- **Task goal**: Lay out as a numbered list the lines running from the one containing "## 自适应控制稳定性 / Adaptive Control Stability" through the last line below, both ends included and blank lines omitted.
BEGIN
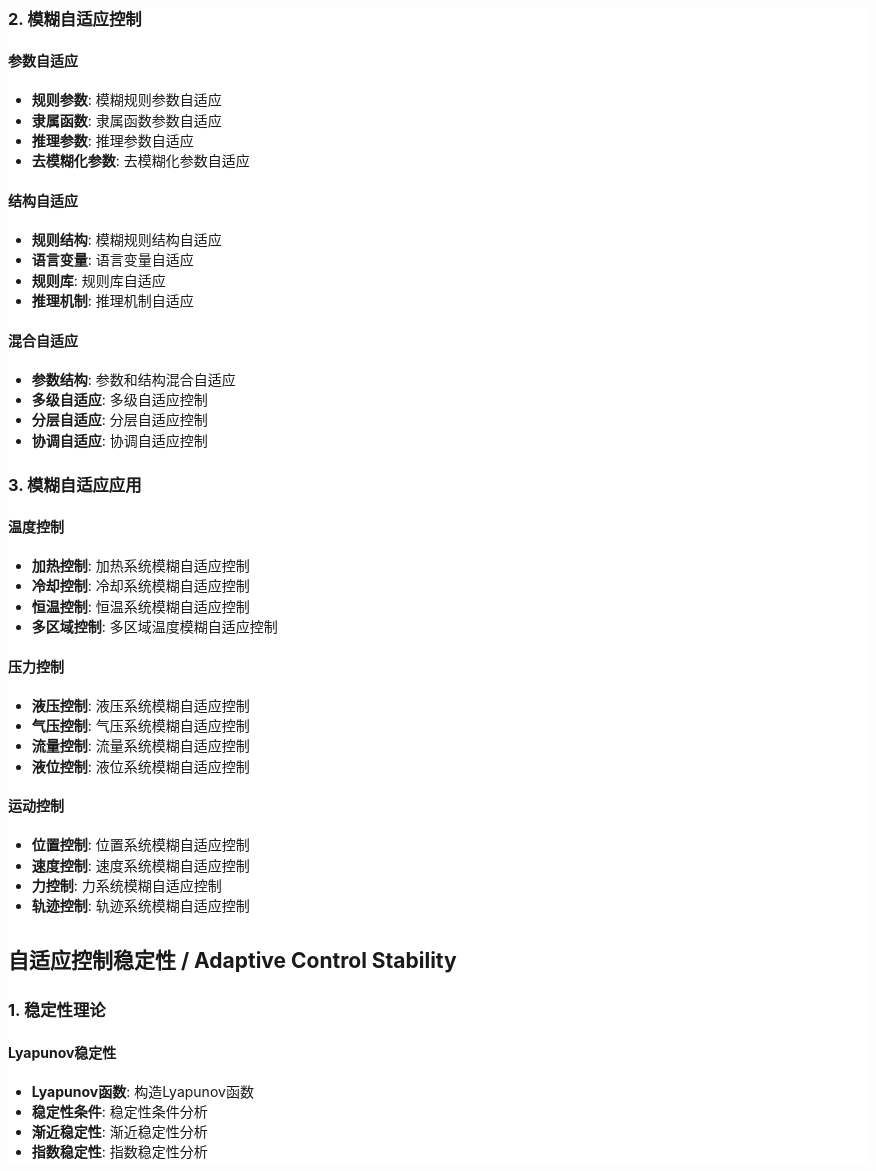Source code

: ### 2. 模糊自适应控制

#### 参数自适应

- **规则参数**: 模糊规则参数自适应
- **隶属函数**: 隶属函数参数自适应
- **推理参数**: 推理参数自适应
- **去模糊化参数**: 去模糊化参数自适应

#### 结构自适应

- **规则结构**: 模糊规则结构自适应
- **语言变量**: 语言变量自适应
- **规则库**: 规则库自适应
- **推理机制**: 推理机制自适应

#### 混合自适应

- **参数结构**: 参数和结构混合自适应
- **多级自适应**: 多级自适应控制
- **分层自适应**: 分层自适应控制
- **协调自适应**: 协调自适应控制

### 3. 模糊自适应应用

#### 温度控制

- **加热控制**: 加热系统模糊自适应控制
- **冷却控制**: 冷却系统模糊自适应控制
- **恒温控制**: 恒温系统模糊自适应控制
- **多区域控制**: 多区域温度模糊自适应控制

#### 压力控制

- **液压控制**: 液压系统模糊自适应控制
- **气压控制**: 气压系统模糊自适应控制
- **流量控制**: 流量系统模糊自适应控制
- **液位控制**: 液位系统模糊自适应控制

#### 运动控制

- **位置控制**: 位置系统模糊自适应控制
- **速度控制**: 速度系统模糊自适应控制
- **力控制**: 力系统模糊自适应控制
- **轨迹控制**: 轨迹系统模糊自适应控制

## 自适应控制稳定性 / Adaptive Control Stability

### 1. 稳定性理论

#### Lyapunov稳定性

- **Lyapunov函数**: 构造Lyapunov函数
- **稳定性条件**: 稳定性条件分析
- **渐近稳定性**: 渐近稳定性分析
- **指数稳定性**: 指数稳定性分析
END
- **Answer area**:
1. ## 自适应控制稳定性 / Adaptive Control Stability
2. ### 1. 稳定性理论
3. #### Lyapunov稳定性
4. - **Lyapunov函数**: 构造Lyapunov函数
5. - **稳定性条件**: 稳定性条件分析
6. - **渐近稳定性**: 渐近稳定性分析
7. - **指数稳定性**: 指数稳定性分析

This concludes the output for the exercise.